Several rivals disputed his claim to be in the lead in that category.
Mr. Konop said the decidedly low-tech but time-honored canvassing strategy of knocking on registered voters' front doors was a good way to reach voters.
"I've probably knocked on more doors personally than any of the other candidates," Mr. Konop said. The 10,000 addresses include homes and apartments visited by members of his campaign staff.
"Probably close to one-third of the electorate - we've been on their porch," Mr. Konop said.
Mr. Konop called the news media's attention to the occasion Sunday.
He is one of six candidates in the Sept. 15 primary. The top two vote-getters in that election will face off in the general election Nov. 3.
Other mayoral contenders disputed Mr. Konop's claim to having knocked on the most doors, and insisted that the Lucas County commissioner is on the losing side of a door-knock gap.
"We're way over 10,000," Republican Jim Moody said, speaking by cell phone during a break in his afternoon door-knocking in South Toledo.
Mr. Moody said he started knocking on voters' doors in January, when he trudged along in five layers of clothing and insulated boots. Friends and associates voiced concern for him out there in the icy cold.
"I almost got hit by a snowplow at 141st Street," Mr. Moody said. "When the temperature read 5 degrees or less, my campaign staff forbid me from going out."
The campaign for Democrat Keith Wilkowski has a tally of 14,200 door-knocks so far, according to Josh Thurston, his campaign manager.
And the candidate said he would have walked up driveways Sunday if he weren't walking his eldest daughter down the aisle. Erica Wilkowski, 29, married Trevor Jaspers, 35, during a Saturday ceremony at Parkway Plaza in Maumee.
Mr. Thurston was initially skeptical of Mr. Moody's feats.
"He was going door to door in January with 8 inches of snow and 20-degree weather, is that what he's saying?" Mr. Thurston said with a laugh. "If that is what he's saying, then good for him."
Independent candidates in the race, Mike Bell and D. Michael Collins, said that they prefer speaking before larger groups to walking door-to-door to greet one person at a time.
Both candidates spoke yesterday to a crowd at the Toledo Harley-Davidson dealership on Central Avenue in Sylvania Township that sponsored a 72-mile "Ride to Vote" caravan across the region that ended at the Docks restaurant complex in East Toledo.
"We had probably over 200 people at this event, so if [Mr. Konop] hit 200 doors today, we probably did the same thing," Mr. Bell said.

> _Data for analysis_:

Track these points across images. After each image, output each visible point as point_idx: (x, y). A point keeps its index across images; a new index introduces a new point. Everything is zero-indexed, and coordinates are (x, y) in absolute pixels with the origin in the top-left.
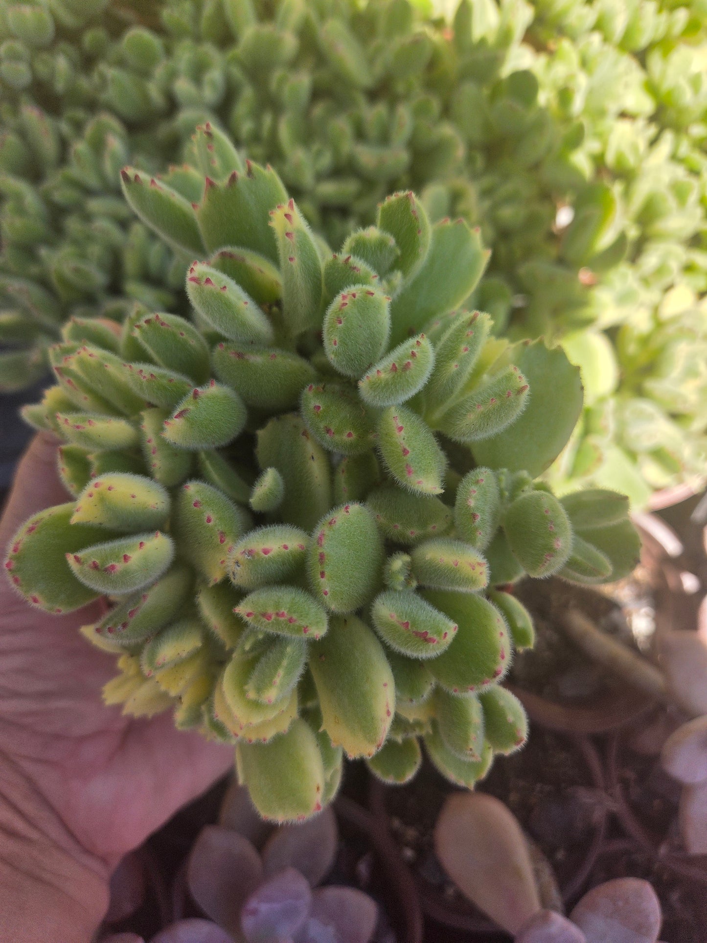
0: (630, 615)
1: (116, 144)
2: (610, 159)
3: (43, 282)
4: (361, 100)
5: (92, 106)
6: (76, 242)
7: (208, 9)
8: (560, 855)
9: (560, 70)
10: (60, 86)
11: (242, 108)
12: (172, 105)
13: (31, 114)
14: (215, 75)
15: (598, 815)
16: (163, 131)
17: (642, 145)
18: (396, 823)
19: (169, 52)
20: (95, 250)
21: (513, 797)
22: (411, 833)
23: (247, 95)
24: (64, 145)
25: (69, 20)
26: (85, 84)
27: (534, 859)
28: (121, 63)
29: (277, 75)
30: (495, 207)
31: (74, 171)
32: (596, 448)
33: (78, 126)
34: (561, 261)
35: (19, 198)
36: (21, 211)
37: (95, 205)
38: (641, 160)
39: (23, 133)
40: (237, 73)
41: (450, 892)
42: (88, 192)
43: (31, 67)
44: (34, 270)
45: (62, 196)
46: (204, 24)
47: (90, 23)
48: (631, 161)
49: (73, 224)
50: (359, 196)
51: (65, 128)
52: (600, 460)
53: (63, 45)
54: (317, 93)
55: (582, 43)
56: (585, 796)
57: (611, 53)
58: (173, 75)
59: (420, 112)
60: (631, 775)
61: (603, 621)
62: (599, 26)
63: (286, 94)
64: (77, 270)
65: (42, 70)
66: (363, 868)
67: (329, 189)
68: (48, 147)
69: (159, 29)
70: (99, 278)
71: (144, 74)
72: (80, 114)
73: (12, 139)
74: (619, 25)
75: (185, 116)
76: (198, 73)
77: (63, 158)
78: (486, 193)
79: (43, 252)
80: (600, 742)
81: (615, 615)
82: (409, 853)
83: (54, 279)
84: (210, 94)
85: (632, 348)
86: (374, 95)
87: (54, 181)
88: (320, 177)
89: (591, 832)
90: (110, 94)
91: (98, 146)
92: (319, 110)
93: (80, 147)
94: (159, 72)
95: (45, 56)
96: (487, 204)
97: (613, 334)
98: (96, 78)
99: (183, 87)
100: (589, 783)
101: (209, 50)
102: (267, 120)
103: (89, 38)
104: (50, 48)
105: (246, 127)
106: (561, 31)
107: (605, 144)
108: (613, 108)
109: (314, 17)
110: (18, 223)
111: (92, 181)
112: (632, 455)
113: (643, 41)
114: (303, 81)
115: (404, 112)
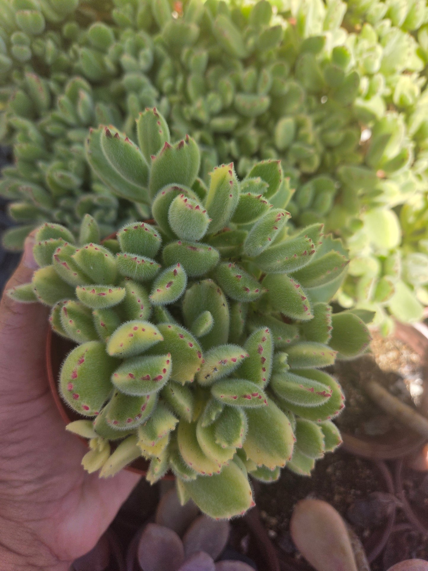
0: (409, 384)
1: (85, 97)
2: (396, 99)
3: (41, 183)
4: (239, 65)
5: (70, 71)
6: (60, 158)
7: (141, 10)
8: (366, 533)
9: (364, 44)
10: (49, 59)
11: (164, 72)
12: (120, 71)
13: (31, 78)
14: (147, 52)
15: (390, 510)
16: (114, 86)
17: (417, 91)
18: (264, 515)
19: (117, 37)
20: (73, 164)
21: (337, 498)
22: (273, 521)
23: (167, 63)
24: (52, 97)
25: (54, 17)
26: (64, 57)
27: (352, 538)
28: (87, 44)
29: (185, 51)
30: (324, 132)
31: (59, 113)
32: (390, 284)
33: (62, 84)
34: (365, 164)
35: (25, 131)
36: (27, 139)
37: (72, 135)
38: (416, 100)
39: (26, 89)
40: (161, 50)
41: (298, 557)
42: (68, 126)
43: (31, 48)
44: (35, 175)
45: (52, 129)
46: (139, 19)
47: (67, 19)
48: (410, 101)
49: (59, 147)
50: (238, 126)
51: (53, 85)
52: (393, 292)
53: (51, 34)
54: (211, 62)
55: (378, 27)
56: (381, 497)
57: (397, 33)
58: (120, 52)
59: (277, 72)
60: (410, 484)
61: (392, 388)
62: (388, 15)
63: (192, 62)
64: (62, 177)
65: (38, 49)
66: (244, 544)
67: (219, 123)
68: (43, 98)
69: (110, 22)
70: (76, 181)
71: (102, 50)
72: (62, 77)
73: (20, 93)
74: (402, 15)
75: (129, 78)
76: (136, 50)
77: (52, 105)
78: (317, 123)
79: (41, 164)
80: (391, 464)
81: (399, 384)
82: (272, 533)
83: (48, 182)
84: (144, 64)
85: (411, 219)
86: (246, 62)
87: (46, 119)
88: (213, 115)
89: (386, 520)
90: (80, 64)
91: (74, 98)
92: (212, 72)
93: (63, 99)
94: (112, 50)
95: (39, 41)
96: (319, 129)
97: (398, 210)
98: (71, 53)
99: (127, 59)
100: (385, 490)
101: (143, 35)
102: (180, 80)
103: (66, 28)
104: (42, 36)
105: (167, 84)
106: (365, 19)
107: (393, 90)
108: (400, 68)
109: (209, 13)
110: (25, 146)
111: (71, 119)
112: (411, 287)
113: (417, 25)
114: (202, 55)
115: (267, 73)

> _Activity A_:
Do these statements agree with the door-knocking article? Answer yes or no for each and quote the words that decide it.
(i) The primary on Sept. 15 has six candidates.
(ii) Keith Wilkowski's campaign has counted 10,000 door-knocks so far.
(iii) Mike Bell and D. Michael Collins would rather walk door-to-door than speak to larger groups.
> _Activity B_: Return the stretch of the door-knocking article from "Mr. Konop said the" through "to reach voters.".
> _Activity C_: List every mayoral candidate the door-knocking article names.

> _Answer section A_:
(i) Yes: "He is one of six candidates in the Sept. 15 primary."
(ii) No: "The campaign for Democrat Keith Wilkowski has a tally of 14,200 door-knocks so far"
(iii) No: "they prefer speaking before larger groups to walking door-to-door to greet one person at a time."

> _Answer section B_:
Mr. Konop said the decidedly low-tech but time-honored canvassing strategy of knocking on registered voters' front doors was a good way to reach voters.

> _Answer section C_:
Mr. Konop
Jim Moody
Keith Wilkowski
Mike Bell
D. Michael Collins